Das Für und Wider wurde auf Regionalkonferenzen beraten. Bei Probeabstimmungen dort sprachen sich mehr als 70 Prozent für eine Teilnahme des SSW an der Bundestagswahl aus. Auch auf dem Landesparteitag in der Idraetshalle in Flensburg überwogen die zustimmenden Wortmeldungen. Auch wenn viele Redner die Herausforderung und das Wagnis ansprachen, zeigten sie sich überzeugt davon, diese bestehen zu können. „Wir können Berlin“, sagte ein Redner.

Der Landtagsabgeordnete Christian Dirschauer betonte, „wer nicht handelt, werde gehandelt. Wir wollen aber handeln.“ Andere verwiesen darauf, dass man bei Bundestagswahlen bisher „nur die zweitbeste Wahl“ auf dem Stimmzettel ankreuzen könne, dies müsste sich ändern, auch um die eigenen Themen verstärkt auf die bundespolitische Agenda setzen zu können. „Wir vertreten uns nur selber“, sagte Landtagsfraktionschef, Lars Harms. Auch im Bundestag müsse es eine eigene Stimme für die Themen des SSW geben. Es glaube doch niemand im Ernst, „dass die Habecks und Kubickis uns vertreten“.

Ein Abgeordneter könne zwar nicht alles erreichen, aber mehr als kein Abgeordneter, sagte Severin Staack von der Jugendorganisation SSWUngdom. Er sei es leid, immer zu bitten und betteln zu müssen und maximal bis Kiel denken zu dürfen.

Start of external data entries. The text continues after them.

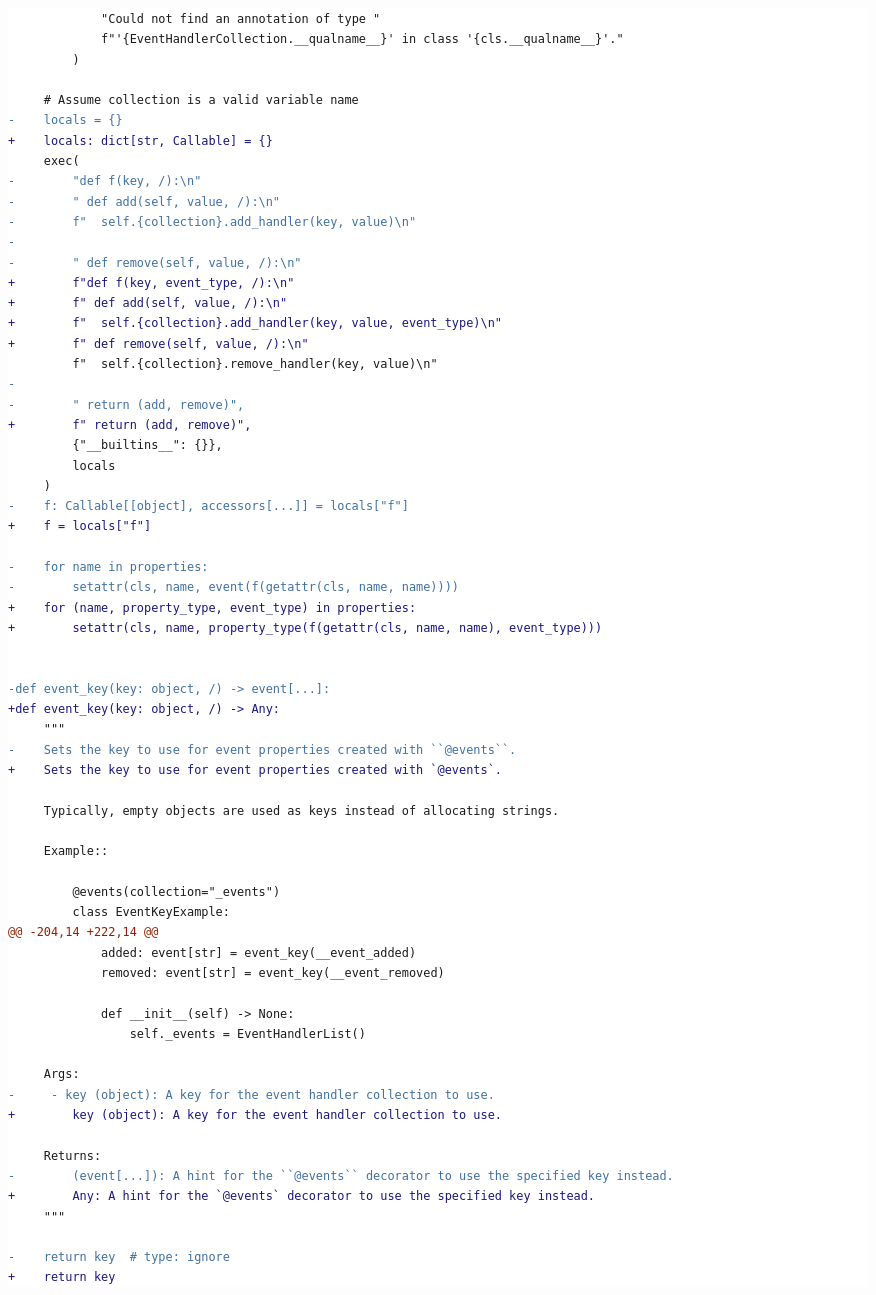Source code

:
 ```diff
             "Could not find an annotation of type "
             f"'{EventHandlerCollection.__qualname__}' in class '{cls.__qualname__}'."
         )
 
     # Assume collection is a valid variable name
-    locals = {}
+    locals: dict[str, Callable] = {}
     exec(
-        "def f(key, /):\n"
-        " def add(self, value, /):\n"
-        f"  self.{collection}.add_handler(key, value)\n"
-
-        " def remove(self, value, /):\n"
+        f"def f(key, event_type, /):\n"
+        f" def add(self, value, /):\n"
+        f"  self.{collection}.add_handler(key, value, event_type)\n"
+        f" def remove(self, value, /):\n"
         f"  self.{collection}.remove_handler(key, value)\n"
-
-        " return (add, remove)",
+        f" return (add, remove)",
         {"__builtins__": {}},
         locals
     )
-    f: Callable[[object], accessors[...]] = locals["f"]
+    f = locals["f"]
 
-    for name in properties:
-        setattr(cls, name, event(f(getattr(cls, name, name))))
+    for (name, property_type, event_type) in properties:
+        setattr(cls, name, property_type(f(getattr(cls, name, name), event_type)))
 
 
-def event_key(key: object, /) -> event[...]:
+def event_key(key: object, /) -> Any:
     """
-    Sets the key to use for event properties created with ``@events``.
+    Sets the key to use for event properties created with `@events`.
 
     Typically, empty objects are used as keys instead of allocating strings.
 
     Example::
 
         @events(collection="_events")
         class EventKeyExample:
@@ -204,14 +222,14 @@
             added: event[str] = event_key(__event_added)
             removed: event[str] = event_key(__event_removed)
 
             def __init__(self) -> None:
                 self._events = EventHandlerList()
 
     Args:
-     - key (object): A key for the event handler collection to use.
+        key (object): A key for the event handler collection to use.
 
     Returns:
-        (event[...]): A hint for the ``@events`` decorator to use the specified key instead.
+        Any: A hint for the `@events` decorator to use the specified key instead.
     """
 
-    return key  # type: ignore
+    return key
```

Kritiker mahnten hingegen, man solle sich auf Südschleswig und Schleswig-Holstein konzentrieren. Sie befürchteten unter anderem, nicht genügend Ressourcen für einen Bundestagswahlkampf zu haben und negative Folgen für die kommenden Landtags- und Kommunalwahlen.

Ein Vorteil für den SSW ist, dass Parteien nationaler Minderheiten nach dem Bundeswahlgesetz von der Fünf-Prozent-Hürde befreit sind. Der SSW müsste jedoch – wie bei Landtagswahlen in Schleswig-Holstein – so viele Stimmen gewinnen, dass ihm nach dem Berechnungsverfahren ein Sitz zusteht. Nach Parteiangaben wären rund 45.000 bis 50.000 Wählerstimmen für ein SSW-Mandat im Bundestag erforderlich. Zum Vergleich: Bei der Landtagswahl 2017 erhielt der SSW knapp 49.000 Stimmen.